Wednesday, August 09, 2006
As discussed at 5 a.m. every Wednesday morning on WIP's Big Daddy Graham show! (At least when I haven't overslept.)
How to Open a Beer Bottle With a Piece of Paper
The necessity of beer is the mother of invention.
More beer news: Lenny Bruce honored with a brewski by Shmaltz Brewing, only semi-irreverent makers of He'Brew. (Probably not what Mel Gibson was drinking.)
Jesus sighting: Now his image is seen on a shrimp! Yipes, this story, also has, like, the World's Most Complete List of Miraculous Jesus Image Appearances, including on sheet metal, a nacho pan, and a truck tailgate. All that's missing is a picture of Jesus in the Bible so we can be sure what he looked like.

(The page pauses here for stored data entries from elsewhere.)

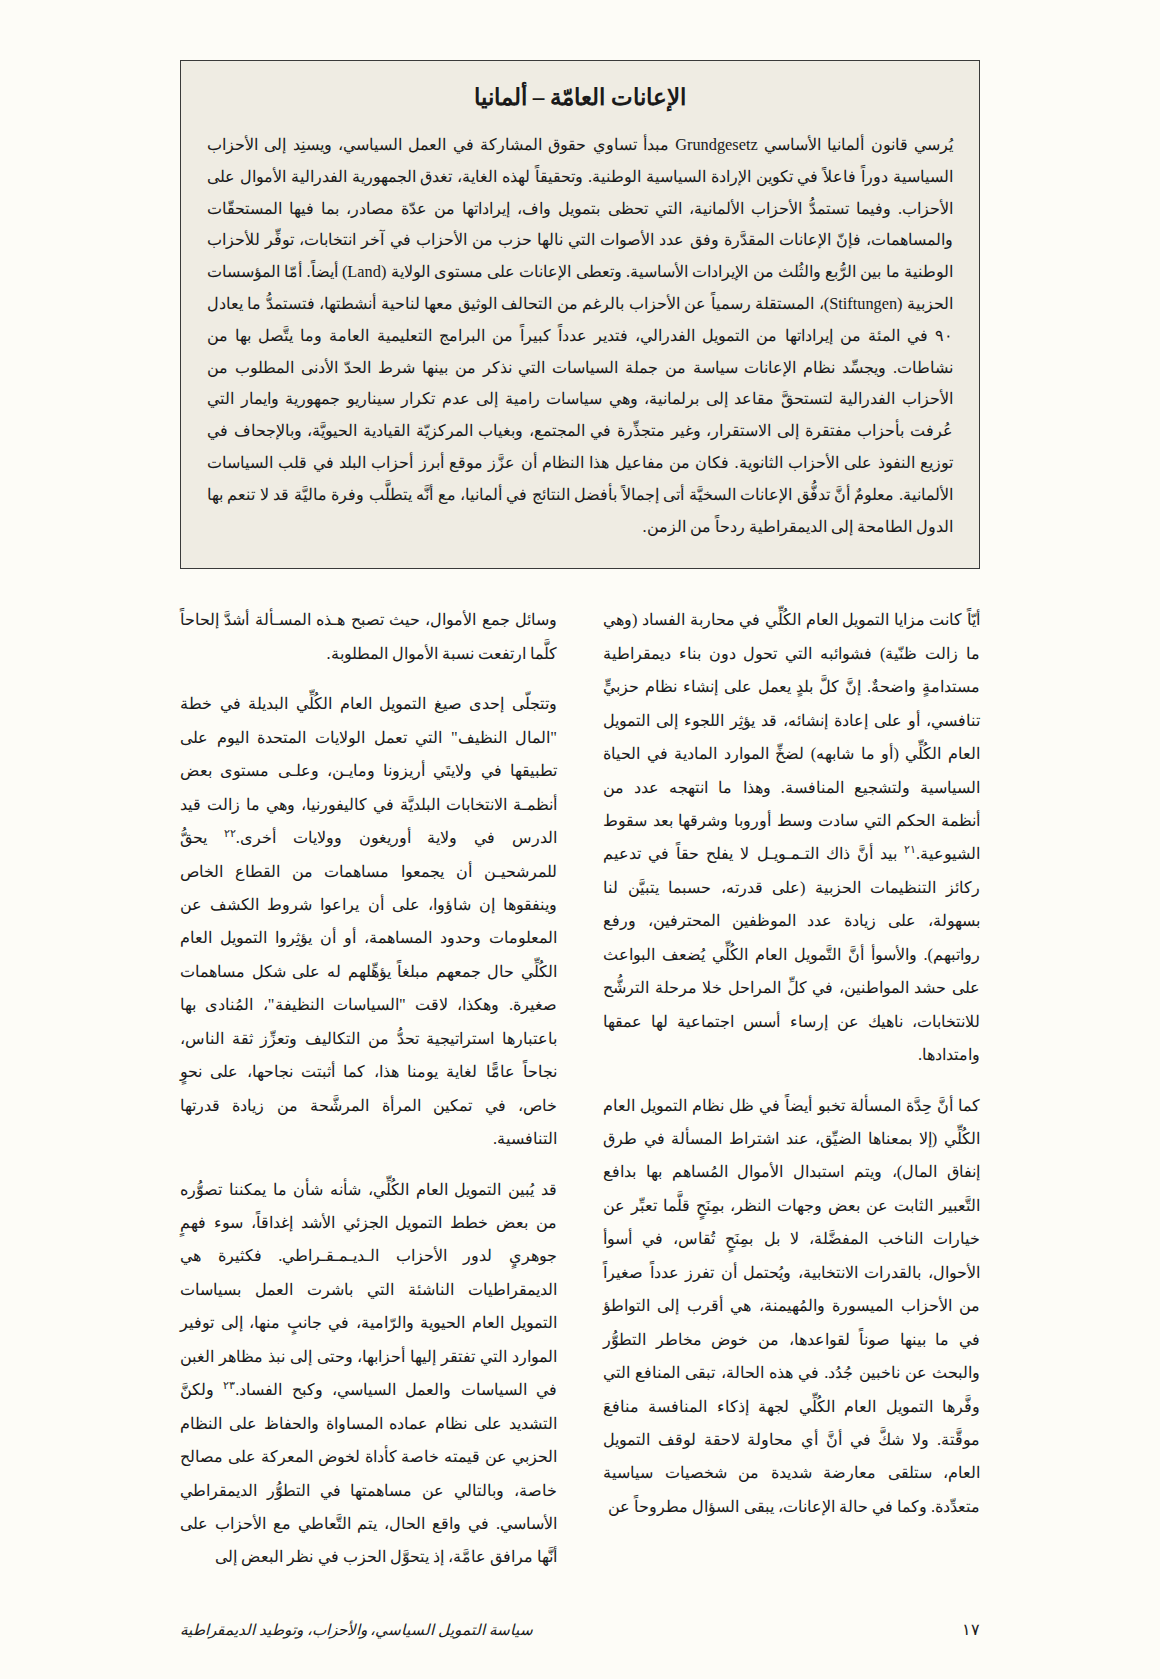الإعانات العامّة – ألمانيا
يُرسي قانون ألمانيا الأساسي Grundgesetz مبدأ تساوي حقوق المشاركة في العمل السياسي، ويسنِد إلى الأحزاب السياسية دوراً فاعلاً في تكوين الإرادة السياسية الوطنية. وتحقيقاً لهذه الغاية، تغدق الجمهورية الفدرالية الأموال على الأحزاب. وفيما تستمدُّ الأحزاب الألمانية، التي تحظى بتمويل واف، إيراداتها من عدّة مصادر، بما فيها المستحقّات والمساهمات، فإنّ الإعانات المقدَّرة وفق عدد الأصوات التي نالها حزب من الأحزاب في آخر انتخابات، توفِّر للأحزاب الوطنية ما بين الرُّبع والثُلث من الإيرادات الأساسية. وتعطى الإعانات على مستوى الولاية (Land) أيضاً. أمّا المؤسسات الحزبية (Stiftungen)، المستقلة رسمياً عن الأحزاب بالرغم من التحالف الوثيق معها لناحية أنشطتها، فتستمدُّ ما يعادل ٩٠ في المئة من إيراداتها من التمويل الفدرالي، فتدير عدداً كبيراً من البرامج التعليمية العامة وما يتَّصل بها من نشاطات. ويجسِّد نظام الإعانات سياسة من جملة السياسات التي نذكر من بينها شرط الحدّ الأدنى المطلوب من الأحزاب الفدرالية لتستحقَّ مقاعد إلى برلمانية، وهي سياسات رامية إلى عدم تكرار سيناريو جمهورية وايمار التي عُرفت بأحزاب مفتقرة إلى الاستقرار، وغير متجذِّرة في المجتمع، وبغياب المركزيّة القيادية الحيويَّة، وبالإجحاف في توزيع النفوذ على الأحزاب الثانوية. فكان من مفاعيل هذا النظام أن عزَّز موقع أبرز أحزاب البلد في قلب السياسات الألمانية. معلومٌ أنَّ تدفُّق الإعانات السخيَّة أتى إجمالاً بأفضل النتائج في ألمانيا، مع أنَّه يتطلَّب وفرة ماليَّة قد لا تنعم بها الدول الطامحة إلى الديمقراطية ردحاً من الزمن.
أيّاً كانت مزايا التمويل العام الكُلِّي في محاربة الفساد (وهي ما زالت ظنّية) فشوائبه التي تحول دون بناء ديمقراطية مستدامةٍ واضحةٌ. إنَّ كلَّ بلدٍ يعمل على إنشاء نظام حزبيٍّ تنافسي، أو على إعادة إنشائه، قد يؤثِر اللجوء إلى التمويل العام الكُلِّي (أو ما شابهه) لضخِّ الموارد المادية في الحياة السياسية ولتشجيع المنافسة. وهذا ما انتهجه عدد من أنظمة الحكم التي سادت وسط أوروبا وشرقها بعد سقوط الشيوعية.٢١ بيد أنَّ ذاك التـمـويـل لا يفلح حقاً في تدعيم ركائز التنظيمات الحزبية (على قدرته، حسبما يتبيَّن لنا بسهولة، على زيادة عدد الموظفين المحترفين، ورفع رواتبهم). والأسوأ أنَّ التَّمويل العام الكُلِّي يُضعف البواعث على حشد المواطنين، في كلِّ المراحل خلا مرحلة الترشُّح للانتخابات، ناهيك عن إرساء أسس اجتماعية لها عمقها وامتدادها.
كما أنَّ حِدَّة المسألة تخبو أيضاً في ظل نظام التمويل العام الكُلِّي (إلا بمعناها الضيِّق، عند اشتراط المسألة في طرق إنفاق المال)، ويتم استبدال الأموال المُساهم بها بدافع التَّعبير الثابت عن بعض وجهات النظر، بمِنَحٍ قلَّما تعبِّر عن خيارات الناخب المفضَّلة، لا بل بمِنَحٍ تُقاس، في أسوأ الأحوال، بالقدرات الانتخابية، ويُحتمل أن تفرز عدداً صغيراً من الأحزاب الميسورة والمُهيمنة، هي أقرب إلى التواطؤ في ما بينها صوناً لقواعدها، من خوض مخاطر التطوُّر والبحث عن ناخبين جُدُد. في هذه الحالة، تبقى المنافع التي وفَّرها التمويل العام الكُلِّي لجهة إذكاء المنافسة منافعَ موقَّتة. ولا شكَّ في أنَّ أي محاولة لاحقة لوقف التمويل العام، ستلقى معارضة شديدة من شخصيات سياسية متعدِّدة. وكما في حالة الإعانات، يبقى السؤال مطروحاً عن
وسائل جمع الأموال، حيث تصبح هـذه المسـألة أشدَّ إلحاحاً كلَّما ارتفعت نسبة الأموال المطلوبة.
وتتجلّى إحدى صيغ التمويل العام الكُلِّي البديلة في خطة "المال النظيف" التي تعمل الولايات المتحدة اليوم على تطبيقها في ولايتَي أريزونا ومايـن، وعلـى مستوى بعض أنظمـة الانتخابات البلديَّة في كاليفورنيا، وهي ما زالت قيد الدرس في ولاية أوريغون وولايات أخرى.٢٢ يحقُّ للمرشحيـن أن يجمعوا مساهمات من القطاع الخاص وينفقوها إن شاؤوا، على أن يراعوا شروط الكشف عن المعلومات وحدود المساهمة، أو أن يؤثِروا التمويل العام الكُلِّي حال جمعهم مبلغاً يؤهِّلهم له على شكل مساهمات صغيرة. وهكذا، لاقت "السياسات النظيفة"، المُنادى بها باعتبارها استراتيجية تحدُّ من التكاليف وتعزِّز ثقة الناس، نجاحاً عامًّا لغاية يومنا هذا، كما أثبتت نجاحها، على نحوٍ خاص، في تمكين المرأة المرشَّحة من زيادة قدرتها التنافسية.
قد يُبين التمويل العام الكُلِّي، شأنه شأن ما يمكننا تصوُّره من بعض خطط التمويل الجزئي الأشد إغداقاً، سوء فهمٍ جوهريٍ لدور الأحزاب الـديـمـقـراطي. فكثيرة هي الديمقراطيات الناشئة التي باشرت العمل بسياسات التمويل العام الحيوية والرّامية، في جانبٍ منها، إلى توفير الموارد التي تفتقر إليها أحزابها، وحتى إلى نبذ مظاهر الغبن في السياسات والعمل السياسي، وكبح الفساد.٢٣ ولكنَّ التشديد على نظام عماده المساواة والحفاظ على النظام الحزبي عن قيمته خاصة كأداة لخوض المعركة على مصالح خاصة، وبالتالي عن مساهمتها في التطوُّر الديمقراطي الأساسي. في واقع الحال، يتم التَّعاطي مع الأحزاب على أنَّها مرافق عامَّة، إذ يتحوَّل الحزب في نظر البعض إلى
١٧ سياسة التمويل السياسي، والأحزاب، وتوطيد الديمقراطية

Suddenly, a hunch, or divine inspiration: Could it be? Let's check. Sure enough, Jesus has his own MySpace page. No resemblance to "fish bone" Jesus.
APB! APB! : Cops quickly find stolen doughnut truck. "Still intact was the entire load of glazed, sugar and cream doughnuts, as well as apple fritters, bear claws." Wait a minute, get us some coffee, while we prepare this "evidence" for tasting, I mean testing. Also: Gotta check to see any looks like Jesus.
Newest stuporhero? Hot-off-the-presses, there's a comic book about a vigilante sex therapist called Bra-Man?! Yeah, there's a superhero you can trust, a bottle-lugging guy with a pink bra on his head. Why? Just guessing: Because his IQ is 38 Double-D. Next issue: Bra-Man winds up in a padded cell!
In related news: New Zealand OKs topless porn-star parade. Maybe Auckland should change its name to Gawkland.
Long harm of the law: Having sex with her husband could cost Minnesota massage therapist her license. Seems he was a customer, and statute puts limitations on relations with ex-clients.